Após o regime sírio ter lançado uma brutal repressão aos manifestantes o conflito se espalhou rapidamente e atingiu a escala de guerra civil com aproximadamente 115 mil mortes e milhares de pessoas forçadas a abandonarem suas casas.

Ao responder à pergunta se a oposição armada tem a responsabilidade total pelos massacres e se suas forças são totalmente inocentes, Assad replicou "você não pode absolutamente dizer que eles são 100% responsáveis ou tiveram responsabilidade zero."

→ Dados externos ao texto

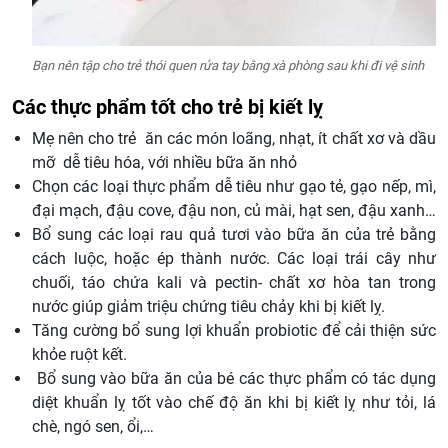
Bạn nên tập cho trẻ thói quen rửa tay bằng xà phòng sau khi đi vệ sinh
Các thực phẩm tốt cho trẻ bị kiết lỵ
Mẹ nên cho trẻ ăn các món loãng, nhạt, ít chất xơ và dầu
mỡ dễ tiêu hóa, với nhiều bữa ăn nhỏ
Chọn các loại thực phẩm dễ tiêu như gạo tẻ, gạo nếp, mì,
đại mạch, đậu cove, đậu non, củ mài, hạt sen, đậu xanh…
Bổ sung các loại rau quả tươi vào bữa ăn của trẻ bằng
cách luộc, hoặc ép thành nước. Các loại trái cây như
chuối, táo chứa kali và pectin- chất xơ hòa tan trong
nước giúp giảm triệu chứng tiêu chảy khi bị kiết lỵ.
Tăng cường bổ sung lợi khuẩn probiotic để cải thiện sức
khỏe ruột kết.
Bổ sung vào bữa ăn của bé các thực phẩm có tác dụng
diệt khuẩn lỵ tốt vào chế độ ăn khi bị kiết lỵ như tỏi, lá
chè, ngó sen, ổi,…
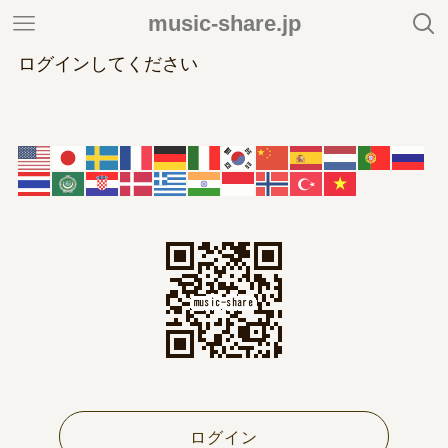
music-share.jp
ログインしてください
ログイン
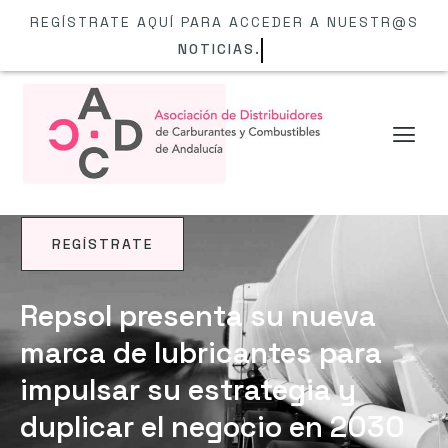
REGÍSTRATE AQUÍ PARA ACCEDER A NUESTR@S
NOTICIAS.
REGÍSTRATE
NOTICIAS
Repsol presenta su nueva
marca de lubricantes para
impulsar su estrategia y
duplicar el negocio en 2030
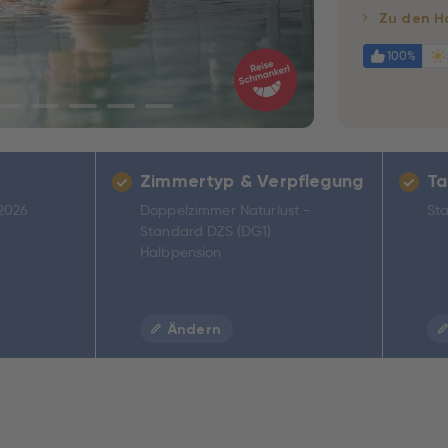
Zu den H
100%
Zimmertyp & Verpflegung
Ta
.2026
Doppelzimmer Naturlust -
Sta
Standard DZS (DG1)
Halbpension
Ändern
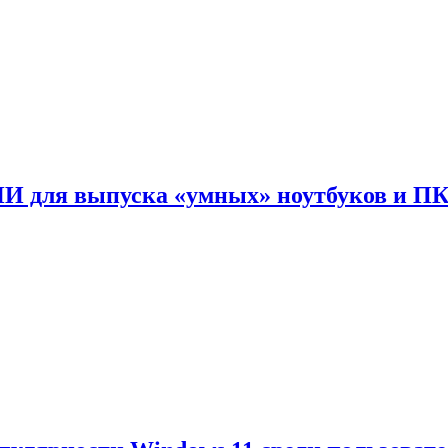
ИИ для выпуска «умных» ноутбуков и П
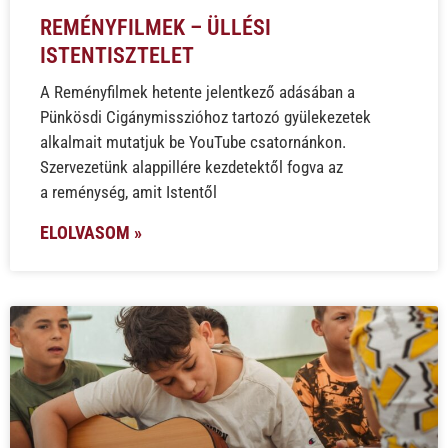
REMÉNYFILMEK – ÜLLÉSI
ISTENTISZTELET
A Reményfilmek hetente jelentkező adásában a
Pünkösdi Cigánymisszióhoz tartozó gyülekezetek
alkalmait mutatjuk be YouTube csatornánkon.
Szervezetünk alappillére kezdetektől fogva az
a reménység, amit Istentől
ELOLVASOM »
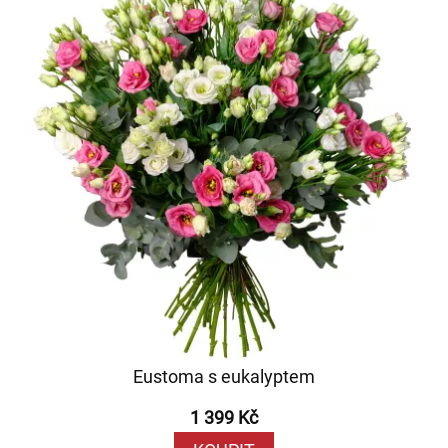
Eustoma s eukalyptem
1 399 Kč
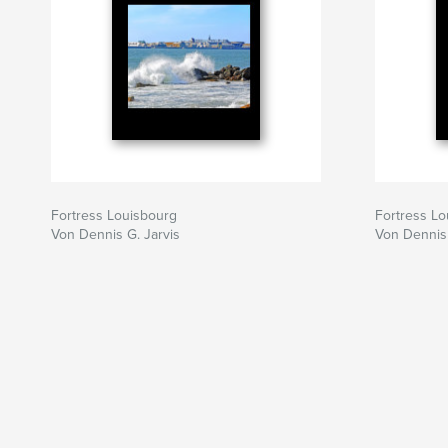
Fortress Louisbourg
Fortress Lo
Von Dennis G. Jarvis
Von Dennis 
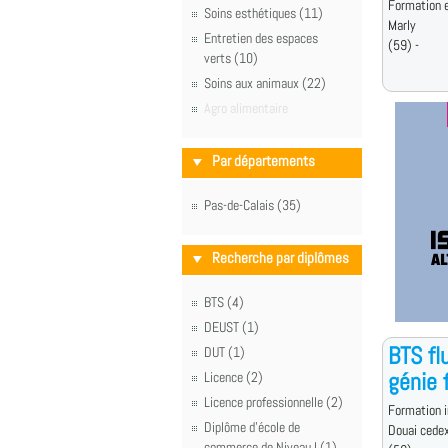
Formation e
Soins esthétiques (11)
Marly
Entretien des espaces
(59) -
verts (10)
Soins aux animaux (22)
Agro alimentaire
Par départements
Pas-de-Calais (35)
Recherche par diplômes
BTS (4)
DEUST (1)
BTS fl
DUT (1)
génie f
Licence (2)
Licence professionnelle (2)
Formation i
Diplôme d'école de
Douai cede
commerce de Niveau I (1)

"A realidade não é branca e preta, existem também sobras em cinza, mas basicamente é correto dizer que estamos nos defendendo", afirmou ele.

"E eu não posso me preocupar com erros individuais, considerando que existem 23 milhões de sírios. Todo país combate criminosos. Ele estão em toda parte (incluindo) no governo, no exército."

Assad também negou o uso de armas químicas contra seu povo e disse que seu governo está cooperando totalmente com o especialistas internacionais em desarmamento e com os inspetores da ONU. "Somos muito transparentes. Os especialistas podem ir a qualquer lugar. Eles terão acesso a todos os dados por parte do governo."

O presidente sírio desmentiu as acusações do presidente americano Barack Obama de que as forças sírias são responsáveis pelo ataque com armas químicas que matou centenas no subúrbio de Damasco em Agosto.

"Não usamos armas químicas. Isso é falso", afirmou Assad. "E o retrato que estão fazendo de mim, de alguém que mata seu próprio povo... Obama não apresentou uma simples prova de evidência, nem uma parcela de evidência. Ele não tem nada a oferecer a não ser mentiras."

Os inspetores da ONU que estão investigando o ataque ocorrido em 21 de agosto disseram em relatório que gás sarin foi usado, mas não estavam autorizados a dizer quem foi o responsável pelo ataque.